6.5. Planning on the Persistent Map

Aggregating and saving sensor data as the vehicle moves allows consideration of paths and obstacles outside the current sensor range of the vehicle. As an example, Figure 12 shows the results of using the Maverick Planner [34] and the persistent map seen in Figure 3, to plan a 265 m path to an endpoint 225 m away that is not visible in current sensor imagery.

7. Conclusions

This paper presented the overall approach and some results from the persistent map, a module developed at Southwest Research Institute with funding from the Office of Naval Research and the United States Army Combat Capability Development Command Ground Vehicle Systems Center.

The persistent map separates acquired sensor-derived data into manifolds, then optimizes the placement of these manifolds into odometry space by way of a nonlinear minimization with cost terms representing:

• minimal deformation of source tiles;
• good alignment of any GPS fixes that are available;
• minimal fixed steady state error over each GPS source; and
• good alignment of data for overlapping costmaps.

The persistent map module allows limited vehicle operation in regions that have not been previously mapped, and may or may not have GPS coverage during a mission.
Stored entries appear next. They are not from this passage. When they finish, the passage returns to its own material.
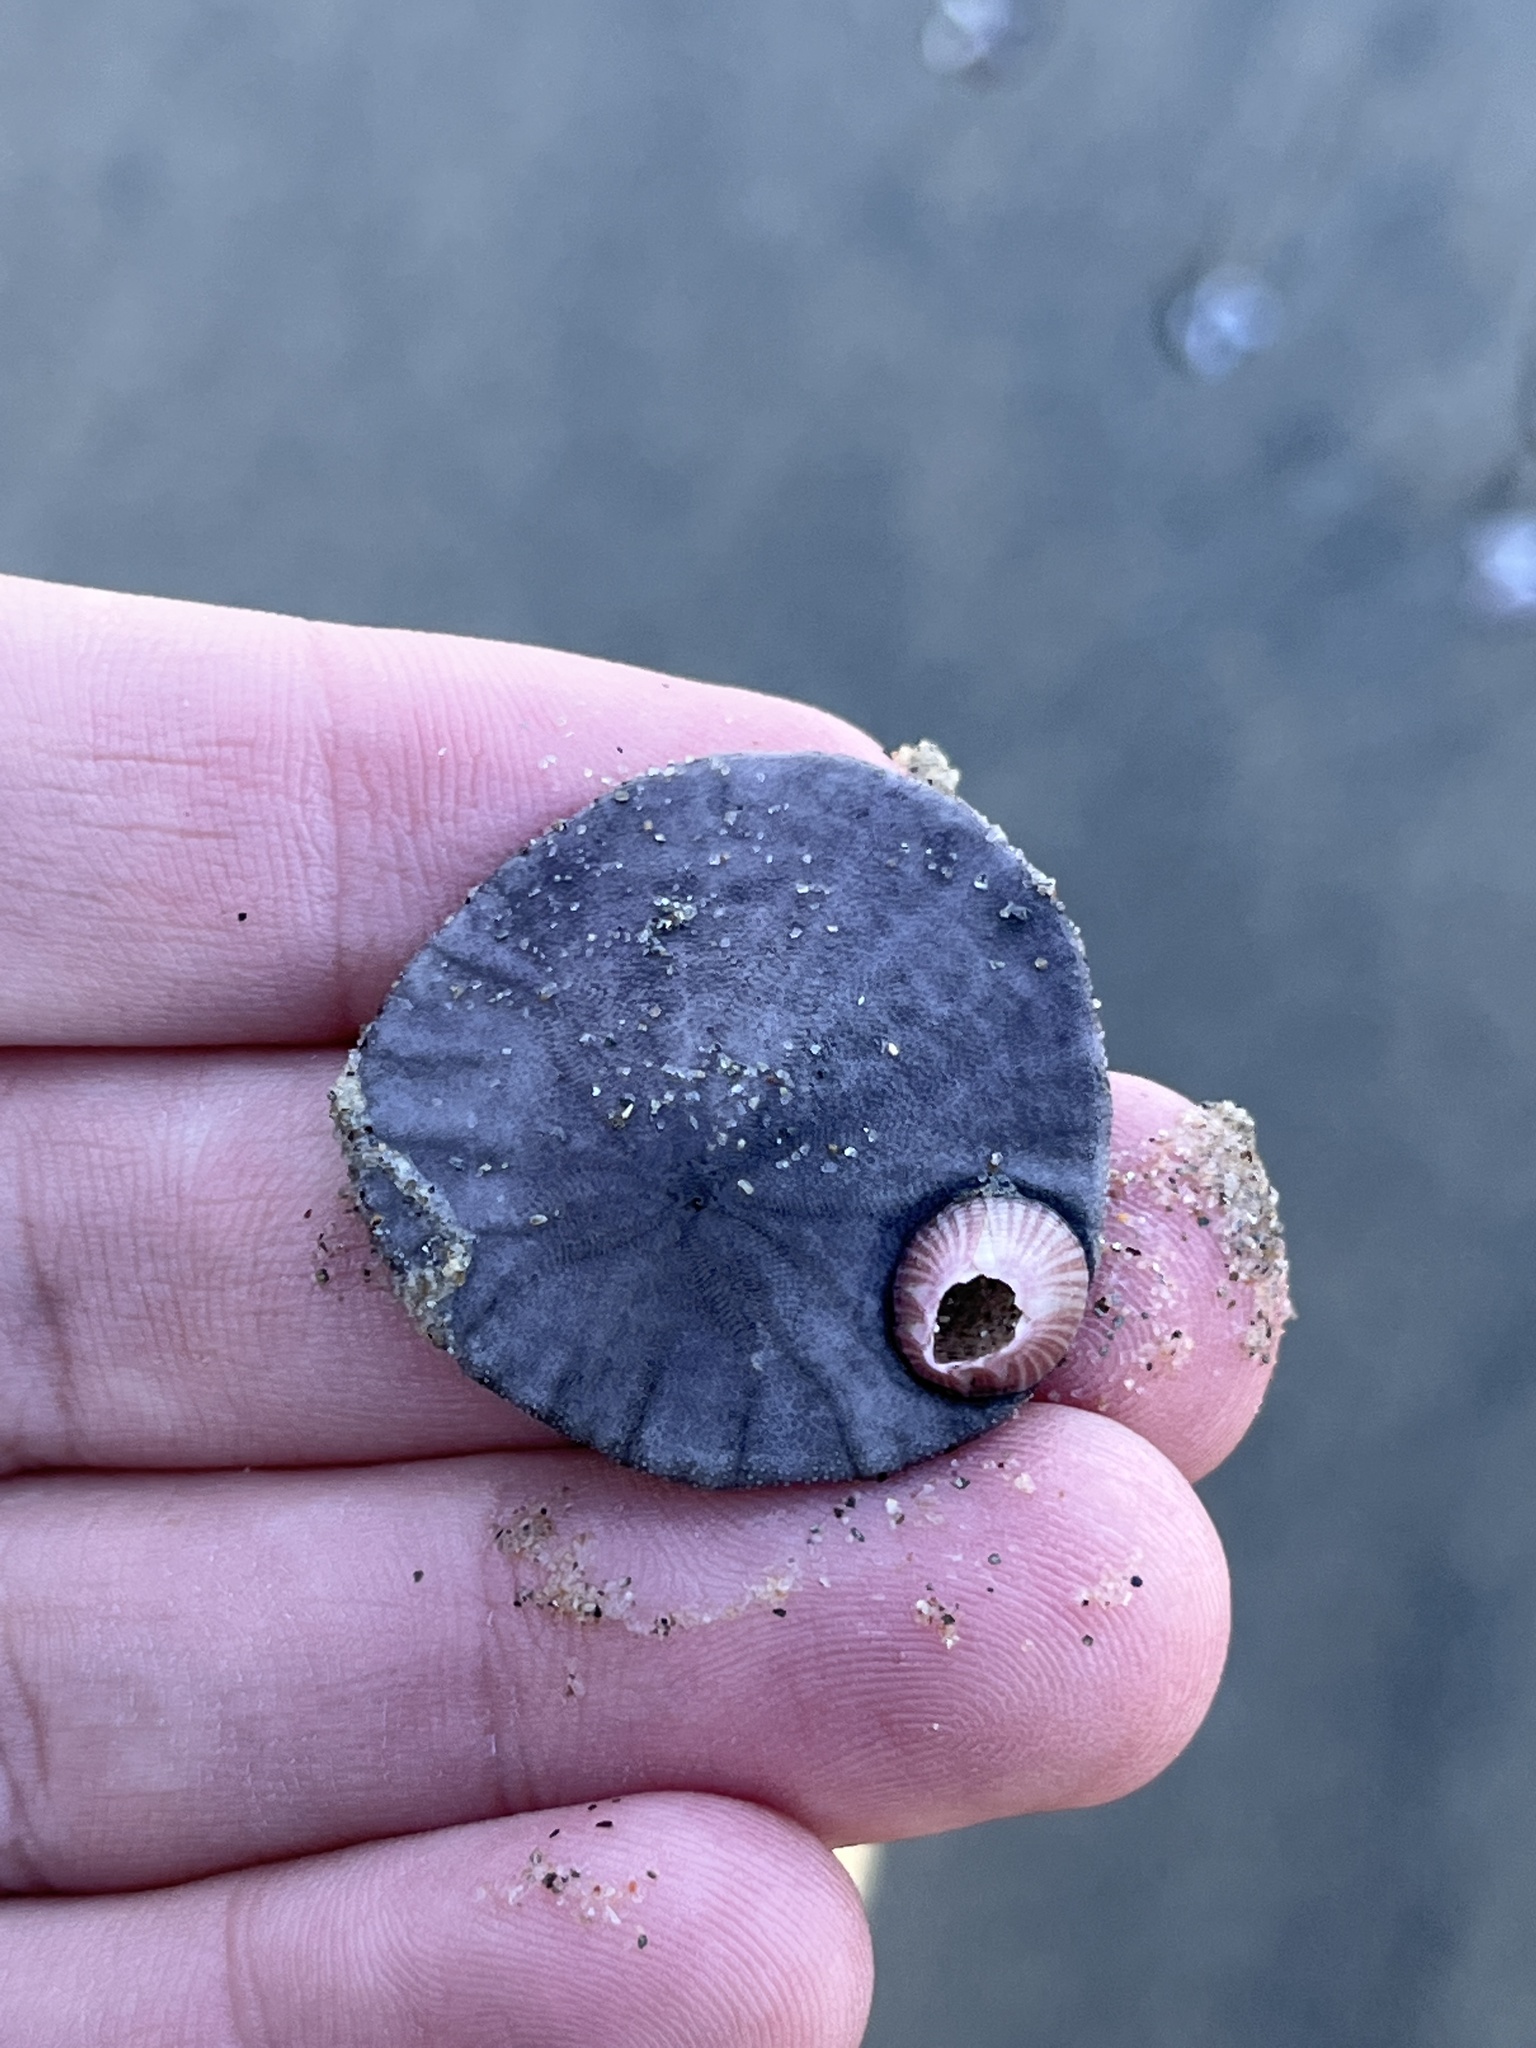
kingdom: Animalia
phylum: Echinodermata
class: Echinoidea
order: Echinolampadacea
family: Dendrasteridae
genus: Dendraster
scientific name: Dendraster excentricus
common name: Eccentric sand dollar sea urchin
This approach differs from traditional SLAM (Simultaneous Localization and Mapping) approaches in several important ways.

The first is the attention to local consistency of the map. In our use case, gapping or tearing of the sensor data can easily block paths (in the map) that are traversable in the world. The method of registering source tiles to vertices, then adjusting those vertices, mitigates this risk.

The second difference is the leveraging of GPS data when it is available, to allow operations in environments where GPS is prone to dropouts. The persistent map will use the GPS that is available, and when it is not the other cost terms will enforce the optimal configuration of the map.

The third difference is the use of costmaps, rather than raw sensor data, to help optimize the stretching of the manifolds. Other GVSC and SwRI projects have focused on processing sensor data to robustly identify paths, traversable areas, and lethal obstacles in the sensor data, and to represent them inside costmaps. These maps are then used to help guide the optimization process.

Finally, two applications of the persistent map are presented: planning and execution of paths well outside the current sensor distance of the vehicle, and localization of the vehicle across kilometers of GPS-denied travel, using a persistent map.